What you need to do: Return every text line of the data below word for word, and leave the pictures out.
-- start Data shown --
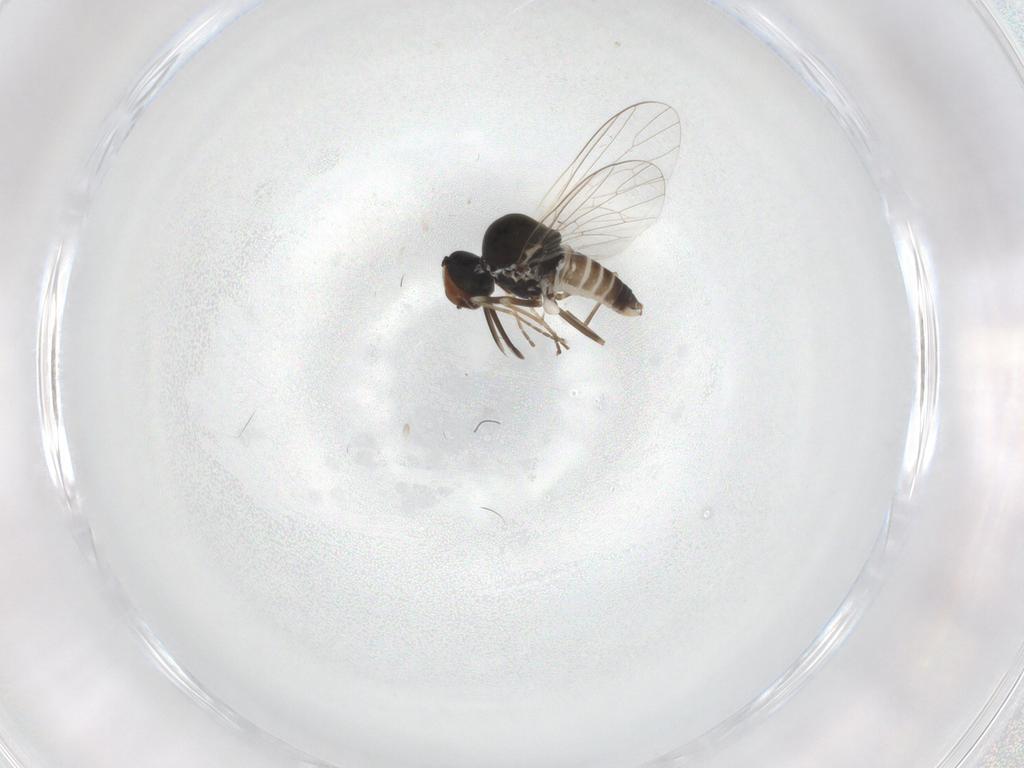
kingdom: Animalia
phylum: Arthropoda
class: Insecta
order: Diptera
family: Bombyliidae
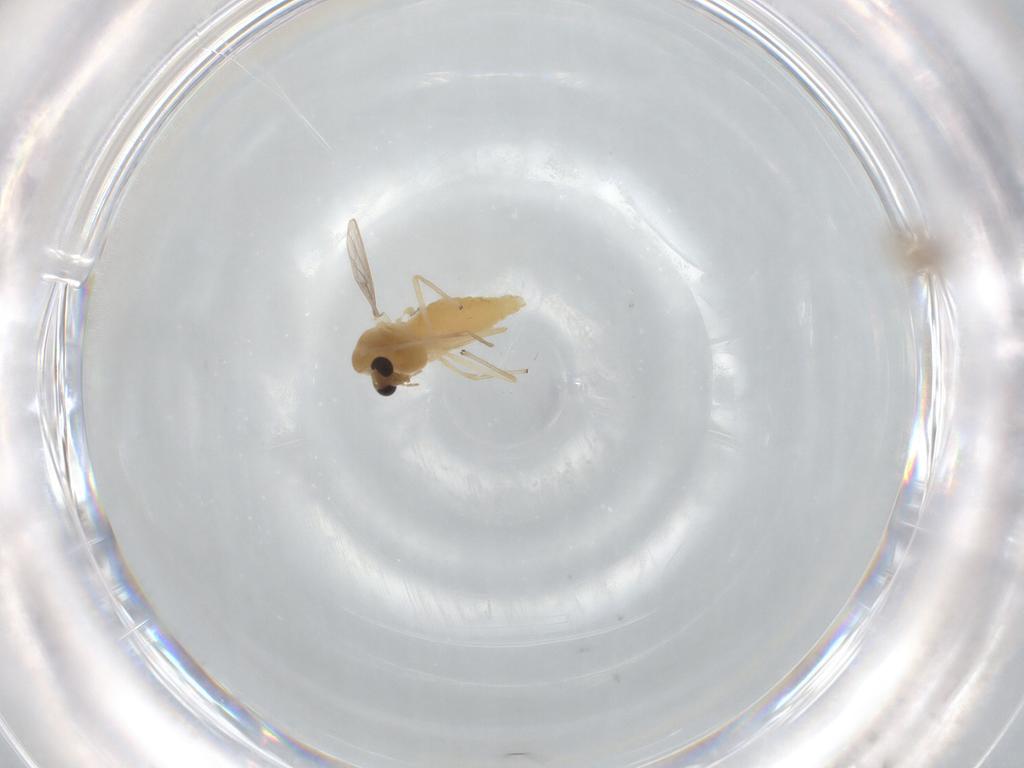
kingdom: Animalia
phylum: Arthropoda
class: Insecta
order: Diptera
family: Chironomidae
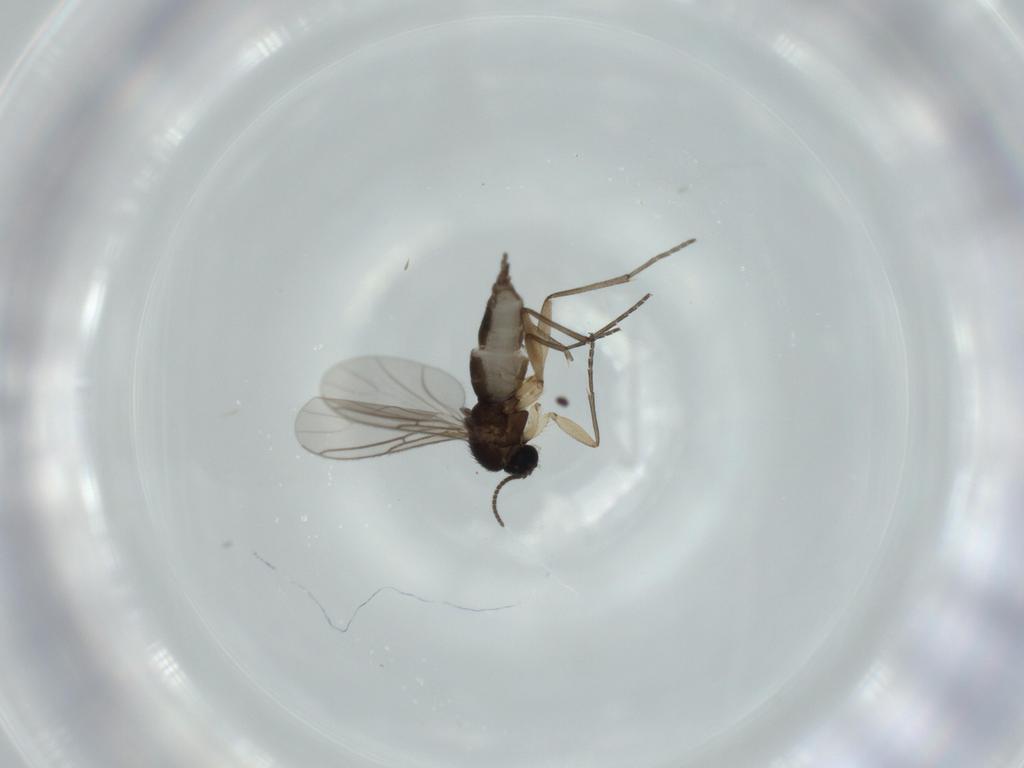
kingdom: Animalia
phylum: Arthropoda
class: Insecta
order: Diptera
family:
-- end Data shown --
Result below:
kingdom: Animalia
phylum: Arthropoda
class: Insecta
order: Diptera
family: Bombyliidae
kingdom: Animalia
phylum: Arthropoda
class: Insecta
order: Diptera
family: Chironomidae
kingdom: Animalia
phylum: Arthropoda
class: Insecta
order: Diptera
family:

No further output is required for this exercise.